* _QUOTED PASSAGE_:
#####
Security
Securing Your Erigon Node: Best Practices for RPC, Network, and Operational Safety
The security practices focus heavily on the RPC daemon since it's the primary external interface. The modular architecture allows you to run components separately, which can improve security by isolating services. For production deployments, consider using the distributed mode where services communicate via secured gRPC rather than running everything in a single process.
Network Security
Securing your network ports is essential for protecting your Erigon node. Proper firewall configuration is the first line of defense.
Based on best practices for execution clients, your local machine's firewall settings should be configured as follows:
Port
Protocol
Purpose
Firewall Action
30303
TCP & UDP
Peer-to-Peer (P2P) Networking
Allow inbound and outbound traffic to enable peer discovery and connections.
8545
TCP
JSON-RPC (Public API)
Block all traffic except from explicitly defined trusted machines. This port should never be publicly exposed without strict controls.
9090
TCP
Private API Communication
Block all traffic except for communication between your internal components (e.g., RPC daemon and core node).
CORS Protection
When exposing public RPC endpoints (like those on port 8545), use the following practice to mitigate cross-origin attacks:
Avoid using a wildcard
*for Cross-Origin Resource Sharing (CORS) domains.Set specific hostnames or IP addresses for CORS to ensure only authorized frontend applications can interact with your RPC service.
API Security
The RPC daemon is the primary external interface, making API security critical. To protect against abuse, denial-of-service (DoS) attacks, OOM issues and unauthorized access, implement the following controls:
Security Measure
Description
Erigon Configuration
Method Allowlisting
Restrict the available RPC methods to only those strictly necessary. This significantly reduces the attack surface.
#####
* _EXCERPTED RECORDS_:
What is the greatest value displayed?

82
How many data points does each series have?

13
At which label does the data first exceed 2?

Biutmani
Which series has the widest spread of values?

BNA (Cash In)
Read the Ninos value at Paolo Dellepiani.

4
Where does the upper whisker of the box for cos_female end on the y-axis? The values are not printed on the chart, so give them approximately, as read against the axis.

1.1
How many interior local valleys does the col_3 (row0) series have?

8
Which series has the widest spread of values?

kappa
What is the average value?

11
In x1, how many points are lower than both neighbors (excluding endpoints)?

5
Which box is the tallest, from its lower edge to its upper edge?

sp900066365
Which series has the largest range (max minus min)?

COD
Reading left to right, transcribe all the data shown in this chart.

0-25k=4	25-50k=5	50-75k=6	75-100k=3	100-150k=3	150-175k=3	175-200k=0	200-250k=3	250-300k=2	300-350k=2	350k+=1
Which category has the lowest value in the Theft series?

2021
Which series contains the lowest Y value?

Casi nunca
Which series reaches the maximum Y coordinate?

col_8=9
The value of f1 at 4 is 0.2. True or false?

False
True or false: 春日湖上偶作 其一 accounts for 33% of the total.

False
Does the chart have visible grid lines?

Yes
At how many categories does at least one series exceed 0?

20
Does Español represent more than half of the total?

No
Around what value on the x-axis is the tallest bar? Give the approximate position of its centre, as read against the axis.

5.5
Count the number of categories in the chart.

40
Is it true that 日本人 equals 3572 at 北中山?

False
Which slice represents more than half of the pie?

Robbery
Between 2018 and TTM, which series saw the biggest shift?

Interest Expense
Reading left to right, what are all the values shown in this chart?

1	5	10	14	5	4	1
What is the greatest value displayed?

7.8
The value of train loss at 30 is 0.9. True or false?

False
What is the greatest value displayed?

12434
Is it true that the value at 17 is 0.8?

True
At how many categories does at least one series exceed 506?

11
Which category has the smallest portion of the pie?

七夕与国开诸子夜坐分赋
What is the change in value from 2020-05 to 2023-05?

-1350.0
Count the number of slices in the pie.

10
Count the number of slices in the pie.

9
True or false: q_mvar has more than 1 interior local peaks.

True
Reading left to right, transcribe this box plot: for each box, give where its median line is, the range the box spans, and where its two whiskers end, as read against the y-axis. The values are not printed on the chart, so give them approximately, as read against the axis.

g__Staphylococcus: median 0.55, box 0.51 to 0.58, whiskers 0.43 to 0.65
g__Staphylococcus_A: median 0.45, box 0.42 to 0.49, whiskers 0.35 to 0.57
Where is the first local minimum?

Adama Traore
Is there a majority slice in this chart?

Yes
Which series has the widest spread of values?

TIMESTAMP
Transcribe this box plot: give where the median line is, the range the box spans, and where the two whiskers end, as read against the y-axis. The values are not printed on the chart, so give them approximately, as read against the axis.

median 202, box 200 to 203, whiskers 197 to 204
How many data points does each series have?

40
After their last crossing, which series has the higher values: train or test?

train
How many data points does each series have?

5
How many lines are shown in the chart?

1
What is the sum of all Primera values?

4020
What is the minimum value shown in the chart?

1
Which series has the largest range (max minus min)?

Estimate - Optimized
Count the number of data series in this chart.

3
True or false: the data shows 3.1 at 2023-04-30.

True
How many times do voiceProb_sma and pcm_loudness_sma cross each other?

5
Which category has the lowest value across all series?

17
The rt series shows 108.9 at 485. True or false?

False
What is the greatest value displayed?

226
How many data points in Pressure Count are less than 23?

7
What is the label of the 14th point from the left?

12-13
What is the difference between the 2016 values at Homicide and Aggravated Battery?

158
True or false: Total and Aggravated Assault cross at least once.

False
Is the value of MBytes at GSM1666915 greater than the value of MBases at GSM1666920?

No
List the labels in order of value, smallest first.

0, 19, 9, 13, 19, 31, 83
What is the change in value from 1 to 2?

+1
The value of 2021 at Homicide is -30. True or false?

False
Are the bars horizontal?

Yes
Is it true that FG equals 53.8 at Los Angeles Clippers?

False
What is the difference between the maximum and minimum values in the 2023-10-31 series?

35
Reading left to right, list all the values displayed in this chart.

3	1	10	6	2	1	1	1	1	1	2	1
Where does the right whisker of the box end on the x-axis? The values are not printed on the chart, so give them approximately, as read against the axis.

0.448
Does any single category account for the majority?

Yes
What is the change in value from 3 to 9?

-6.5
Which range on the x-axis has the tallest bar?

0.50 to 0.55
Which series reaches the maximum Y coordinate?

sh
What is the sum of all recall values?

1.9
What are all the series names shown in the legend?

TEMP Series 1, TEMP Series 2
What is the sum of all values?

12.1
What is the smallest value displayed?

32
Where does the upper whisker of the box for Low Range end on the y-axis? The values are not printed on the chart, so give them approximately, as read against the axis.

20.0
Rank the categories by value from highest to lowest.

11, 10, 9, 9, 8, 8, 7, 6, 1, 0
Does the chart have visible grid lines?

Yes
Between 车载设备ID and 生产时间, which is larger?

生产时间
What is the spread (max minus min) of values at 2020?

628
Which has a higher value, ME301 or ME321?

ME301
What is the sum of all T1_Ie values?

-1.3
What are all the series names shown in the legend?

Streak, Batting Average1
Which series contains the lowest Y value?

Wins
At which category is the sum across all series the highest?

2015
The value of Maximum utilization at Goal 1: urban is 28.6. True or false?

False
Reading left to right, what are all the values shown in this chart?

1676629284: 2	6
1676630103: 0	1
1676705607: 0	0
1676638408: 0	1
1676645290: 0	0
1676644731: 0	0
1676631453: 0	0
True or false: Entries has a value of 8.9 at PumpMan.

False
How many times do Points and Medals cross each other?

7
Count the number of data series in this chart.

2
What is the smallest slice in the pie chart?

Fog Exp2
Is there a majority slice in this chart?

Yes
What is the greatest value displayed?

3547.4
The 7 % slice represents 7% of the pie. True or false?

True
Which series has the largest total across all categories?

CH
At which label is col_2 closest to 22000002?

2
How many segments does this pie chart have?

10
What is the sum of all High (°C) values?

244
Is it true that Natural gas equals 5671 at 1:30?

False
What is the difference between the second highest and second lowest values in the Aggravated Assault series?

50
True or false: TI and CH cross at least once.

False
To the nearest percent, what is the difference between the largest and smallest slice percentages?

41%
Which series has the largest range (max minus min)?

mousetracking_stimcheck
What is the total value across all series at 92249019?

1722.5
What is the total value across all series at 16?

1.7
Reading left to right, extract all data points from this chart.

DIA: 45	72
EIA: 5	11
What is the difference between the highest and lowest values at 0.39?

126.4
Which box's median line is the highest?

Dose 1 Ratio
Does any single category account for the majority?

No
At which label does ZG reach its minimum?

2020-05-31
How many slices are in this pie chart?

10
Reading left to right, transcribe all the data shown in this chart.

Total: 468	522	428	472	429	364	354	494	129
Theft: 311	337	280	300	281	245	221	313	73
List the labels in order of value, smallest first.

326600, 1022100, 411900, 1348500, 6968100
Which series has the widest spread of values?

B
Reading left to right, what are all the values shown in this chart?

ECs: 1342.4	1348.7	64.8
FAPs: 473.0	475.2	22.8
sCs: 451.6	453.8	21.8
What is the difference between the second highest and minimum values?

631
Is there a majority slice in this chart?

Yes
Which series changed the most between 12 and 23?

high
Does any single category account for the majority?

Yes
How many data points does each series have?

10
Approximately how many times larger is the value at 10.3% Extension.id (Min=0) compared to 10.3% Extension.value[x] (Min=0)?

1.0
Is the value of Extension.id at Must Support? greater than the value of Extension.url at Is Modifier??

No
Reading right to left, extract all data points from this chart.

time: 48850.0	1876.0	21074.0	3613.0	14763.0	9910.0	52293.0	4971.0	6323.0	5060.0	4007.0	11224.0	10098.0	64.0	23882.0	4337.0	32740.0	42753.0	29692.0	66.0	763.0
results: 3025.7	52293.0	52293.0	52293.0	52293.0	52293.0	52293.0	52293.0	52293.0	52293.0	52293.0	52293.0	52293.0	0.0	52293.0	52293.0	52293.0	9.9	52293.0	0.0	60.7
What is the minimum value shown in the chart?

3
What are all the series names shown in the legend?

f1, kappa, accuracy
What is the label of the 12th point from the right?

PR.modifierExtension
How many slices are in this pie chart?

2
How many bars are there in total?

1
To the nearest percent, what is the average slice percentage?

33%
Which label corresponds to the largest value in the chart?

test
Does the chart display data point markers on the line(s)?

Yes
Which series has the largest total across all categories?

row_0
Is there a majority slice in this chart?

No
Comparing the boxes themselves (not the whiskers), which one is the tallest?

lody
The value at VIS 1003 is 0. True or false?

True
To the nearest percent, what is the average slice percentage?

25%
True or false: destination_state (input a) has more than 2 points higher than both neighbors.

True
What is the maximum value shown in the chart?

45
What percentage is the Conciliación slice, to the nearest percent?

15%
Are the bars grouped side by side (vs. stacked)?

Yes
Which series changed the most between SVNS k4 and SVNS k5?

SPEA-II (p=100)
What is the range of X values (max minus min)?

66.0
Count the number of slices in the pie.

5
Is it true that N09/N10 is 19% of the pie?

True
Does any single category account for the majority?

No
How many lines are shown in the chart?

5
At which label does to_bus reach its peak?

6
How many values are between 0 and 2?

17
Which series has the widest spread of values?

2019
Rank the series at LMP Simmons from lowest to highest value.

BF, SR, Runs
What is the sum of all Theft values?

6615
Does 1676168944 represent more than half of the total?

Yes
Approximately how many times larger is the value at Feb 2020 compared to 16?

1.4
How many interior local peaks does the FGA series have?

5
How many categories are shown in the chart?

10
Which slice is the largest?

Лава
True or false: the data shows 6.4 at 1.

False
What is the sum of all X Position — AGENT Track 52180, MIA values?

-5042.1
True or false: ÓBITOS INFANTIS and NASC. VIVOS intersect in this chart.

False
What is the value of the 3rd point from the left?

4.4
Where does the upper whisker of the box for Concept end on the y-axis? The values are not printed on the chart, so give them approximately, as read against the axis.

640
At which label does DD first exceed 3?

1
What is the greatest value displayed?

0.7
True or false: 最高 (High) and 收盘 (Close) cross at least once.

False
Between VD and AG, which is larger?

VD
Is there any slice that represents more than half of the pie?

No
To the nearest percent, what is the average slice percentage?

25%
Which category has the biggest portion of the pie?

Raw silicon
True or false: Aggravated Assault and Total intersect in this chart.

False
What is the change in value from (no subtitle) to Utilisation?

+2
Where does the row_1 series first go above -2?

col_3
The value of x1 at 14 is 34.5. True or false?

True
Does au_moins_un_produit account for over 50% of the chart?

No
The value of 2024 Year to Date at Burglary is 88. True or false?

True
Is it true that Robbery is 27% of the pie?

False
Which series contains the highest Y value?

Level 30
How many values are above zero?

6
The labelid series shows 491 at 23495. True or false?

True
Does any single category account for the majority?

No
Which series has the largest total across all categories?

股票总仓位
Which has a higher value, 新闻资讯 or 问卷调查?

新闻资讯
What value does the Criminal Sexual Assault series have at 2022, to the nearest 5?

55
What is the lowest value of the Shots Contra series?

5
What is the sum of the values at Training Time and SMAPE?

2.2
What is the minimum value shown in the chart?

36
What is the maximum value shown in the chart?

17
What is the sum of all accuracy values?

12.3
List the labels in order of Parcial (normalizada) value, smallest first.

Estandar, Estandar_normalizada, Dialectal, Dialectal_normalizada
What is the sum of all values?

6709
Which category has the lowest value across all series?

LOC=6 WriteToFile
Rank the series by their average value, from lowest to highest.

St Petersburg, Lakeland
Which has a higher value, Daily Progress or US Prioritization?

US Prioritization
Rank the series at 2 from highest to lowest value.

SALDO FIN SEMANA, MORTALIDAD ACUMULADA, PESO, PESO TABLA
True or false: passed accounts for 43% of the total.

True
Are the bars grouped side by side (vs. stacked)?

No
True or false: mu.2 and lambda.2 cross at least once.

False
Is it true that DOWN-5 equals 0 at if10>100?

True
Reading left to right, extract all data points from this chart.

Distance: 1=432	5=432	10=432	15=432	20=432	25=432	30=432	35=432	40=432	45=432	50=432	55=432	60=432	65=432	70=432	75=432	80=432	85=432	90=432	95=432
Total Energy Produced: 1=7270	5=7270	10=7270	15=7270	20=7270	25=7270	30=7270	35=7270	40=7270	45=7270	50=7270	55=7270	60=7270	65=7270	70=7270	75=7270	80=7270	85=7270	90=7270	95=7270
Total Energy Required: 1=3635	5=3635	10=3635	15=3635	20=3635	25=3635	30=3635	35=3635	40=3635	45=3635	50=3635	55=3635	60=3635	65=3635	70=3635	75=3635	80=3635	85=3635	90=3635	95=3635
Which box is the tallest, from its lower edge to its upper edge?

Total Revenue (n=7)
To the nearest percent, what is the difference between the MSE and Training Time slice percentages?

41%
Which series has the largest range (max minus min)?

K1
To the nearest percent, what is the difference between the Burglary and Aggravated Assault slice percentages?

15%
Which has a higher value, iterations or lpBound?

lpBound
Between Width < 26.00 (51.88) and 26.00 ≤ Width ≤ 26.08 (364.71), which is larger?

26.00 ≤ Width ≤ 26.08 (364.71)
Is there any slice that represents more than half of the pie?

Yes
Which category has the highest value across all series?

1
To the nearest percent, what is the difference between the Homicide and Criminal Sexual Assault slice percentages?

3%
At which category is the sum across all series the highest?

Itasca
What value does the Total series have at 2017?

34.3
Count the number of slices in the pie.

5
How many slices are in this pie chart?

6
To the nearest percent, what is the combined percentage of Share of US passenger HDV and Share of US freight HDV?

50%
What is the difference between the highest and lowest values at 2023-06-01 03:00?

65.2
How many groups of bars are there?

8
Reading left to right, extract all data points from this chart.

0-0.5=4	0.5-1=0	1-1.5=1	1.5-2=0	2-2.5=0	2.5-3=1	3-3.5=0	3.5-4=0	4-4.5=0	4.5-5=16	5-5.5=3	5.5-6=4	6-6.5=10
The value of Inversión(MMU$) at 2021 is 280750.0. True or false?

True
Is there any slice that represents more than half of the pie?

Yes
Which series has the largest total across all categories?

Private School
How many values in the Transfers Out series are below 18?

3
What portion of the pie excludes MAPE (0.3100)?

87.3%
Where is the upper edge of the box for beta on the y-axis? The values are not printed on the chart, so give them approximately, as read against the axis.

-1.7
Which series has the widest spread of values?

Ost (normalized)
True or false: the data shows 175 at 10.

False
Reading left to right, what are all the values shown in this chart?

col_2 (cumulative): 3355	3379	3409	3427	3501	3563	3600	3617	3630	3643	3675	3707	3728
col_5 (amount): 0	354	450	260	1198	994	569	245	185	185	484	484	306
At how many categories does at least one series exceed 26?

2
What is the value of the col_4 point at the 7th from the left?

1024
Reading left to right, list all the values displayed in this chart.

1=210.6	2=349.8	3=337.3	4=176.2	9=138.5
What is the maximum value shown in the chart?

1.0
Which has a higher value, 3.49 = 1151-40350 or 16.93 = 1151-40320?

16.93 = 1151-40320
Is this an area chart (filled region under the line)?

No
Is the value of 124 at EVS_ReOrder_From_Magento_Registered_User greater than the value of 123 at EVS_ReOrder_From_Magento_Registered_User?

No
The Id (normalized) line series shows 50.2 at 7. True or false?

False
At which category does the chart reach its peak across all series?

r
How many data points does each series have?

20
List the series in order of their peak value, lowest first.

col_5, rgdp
#####
* _PROBLEM REQUIREMENTS_: List every port number that the firewall table in the Erigon node security text gives, each with the purpose stated for it.

* _ANSWER TO THE PROBLEM_:
- 30303: Peer-to-Peer (P2P) Networking
- 8545: JSON-RPC (Public API)
- 9090: Private API Communication